Another case involves the tens of thousands of biased studies of health information technology, including electronic health records. Conducted over decades, the studies supported a part of the 2008 economic stimulus package mandating that hospitals and doctors spend trillions of dollars on new systems (the HITECH law). But almost all the studies supporting such systems used the weakest designs — simply comparing death rates, for example, at hospitals using health information technology to those that don’t. The fatal flaw? The “high tech” hospitals also had younger and richer patients, more experienced doctors, higher volumes of procedures and experience and were more likely to be teaching hospitals, with extensive resources and expertise. Even more damning, all of the randomized controlled trial studies found that health IT had no effect on outcomes. But for many years, encouraged by health IT vendors, the media reported the false technological promises. Here is just one example of those false headlines reporting one of these biased studies: “Federal Investment in Electronic Health Records Likely to Reap Returns in Quality of Care, Study Finds.” In the same story, the first national coordinator of health information technology, David Blumenthal, is quoted: “These results support the expectation that federal support of electronic health records will generate quality returns on our investments.”

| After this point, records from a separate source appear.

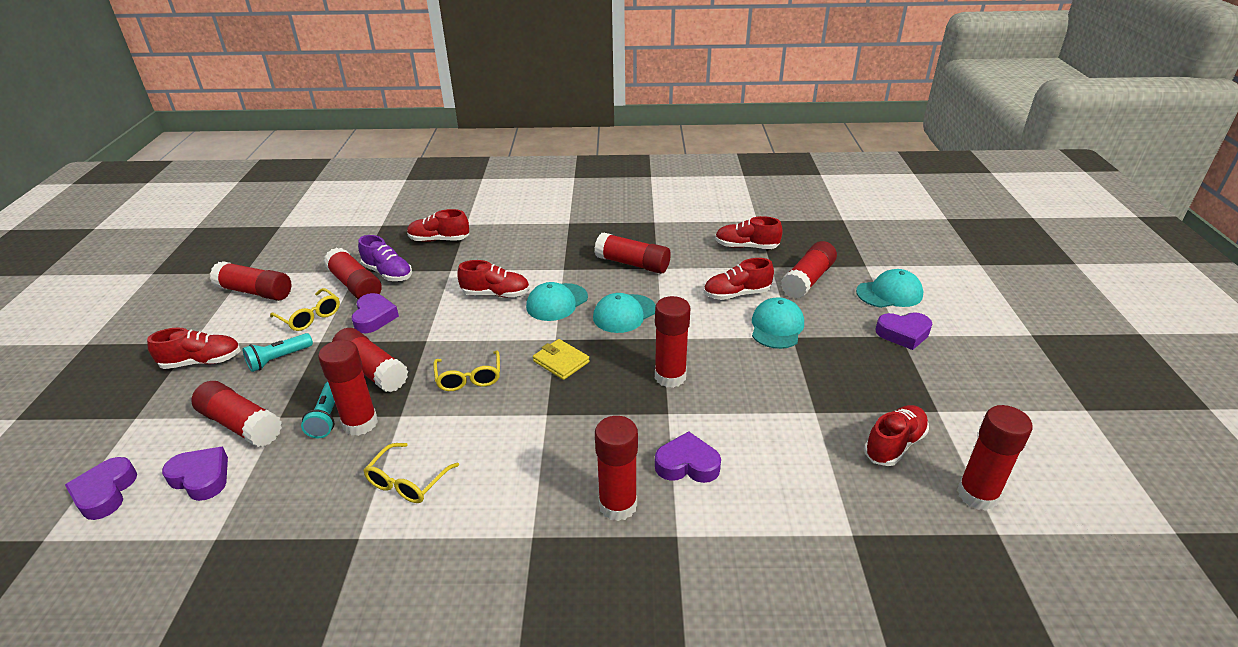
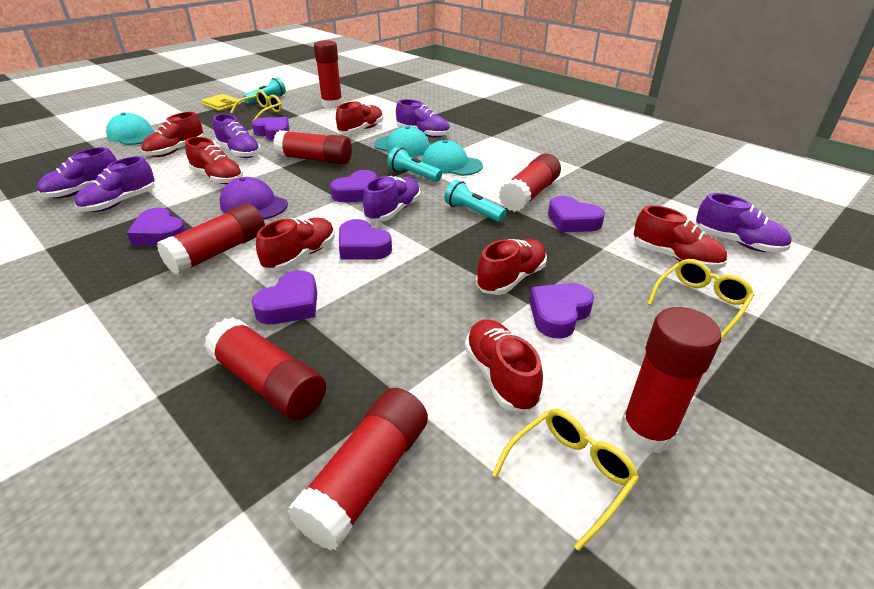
purple cap: 0 -> 1
purple heart: 5 -> 7
purple shoe: 1 -> 6
red glue stick: 10 -> 7
red shoe: 6 -> 7
turquoise cap: 4 -> 3
turquoise flashlight: 2 -> 3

Today, scientific and professional opinion have acknowledged health IT’s drawbacks. They even admit to patient harm caused by software errors and to the failed promise of the national program. Most different electronic health record programs do not talk to each other, so the goal of a compatible (interoperable) and coordinated electronic health record system remains unattainable.

The path forward for science journalism will not be easy or obvious. The scientific process does not straightforwardly lend itself to reporting: Researchers may have weeks or months to structure their papers, which include complex statistical analyses and dense scientific jargon. Journalists often have only hours to convey the findings, and newspaper editors are generally not aware of scientists’ failure to acknowledge important limitations of their research — even fatal flaws that can debunk their studies. Moreover, the media aren’t the only uncritical interpreters of science. Even health experts routinely misunderstand research design or tout the findings of flawed studies. This is why journalists and scientists must work together to develop tools to better interpret the implications of research. Groups like the Association of Health Care Journalists could offer the structure and resources to rethink science and health reporting.

In the meantime, some specific reforms would help. The government must abandon the misleading research designs used in the studies of far too many health policies. Currently, the federal Centers for Medicare and Medicaid Services often handpick doctor and hospital volunteers, a kind of “all-star team,” and compares them to uninterested physicians who are destined to do more poorly, no matter how elegantly scientists analyze the biased data. We need more trustworthy studies of MACRA, the massive national quality of care policy that started in January. Randomized control trials — the gold standard for experimental research, which randomly assign doctors to interventions and controls — should be used to test any policy supported by significant public resources.

Health care already consumes almost a fifth of America’s GDP — two or three times every other nations’ costs despite our often inferior outcomes. It is vital that all stakeholders — journalists, scientists, policymakers, editors and the public — have a better understanding of basic research design and data interpretation. During this unusual moment in history, when politicians seek out whichever facts suit their ideology, the role of good science — and good reporting — could not be more vital.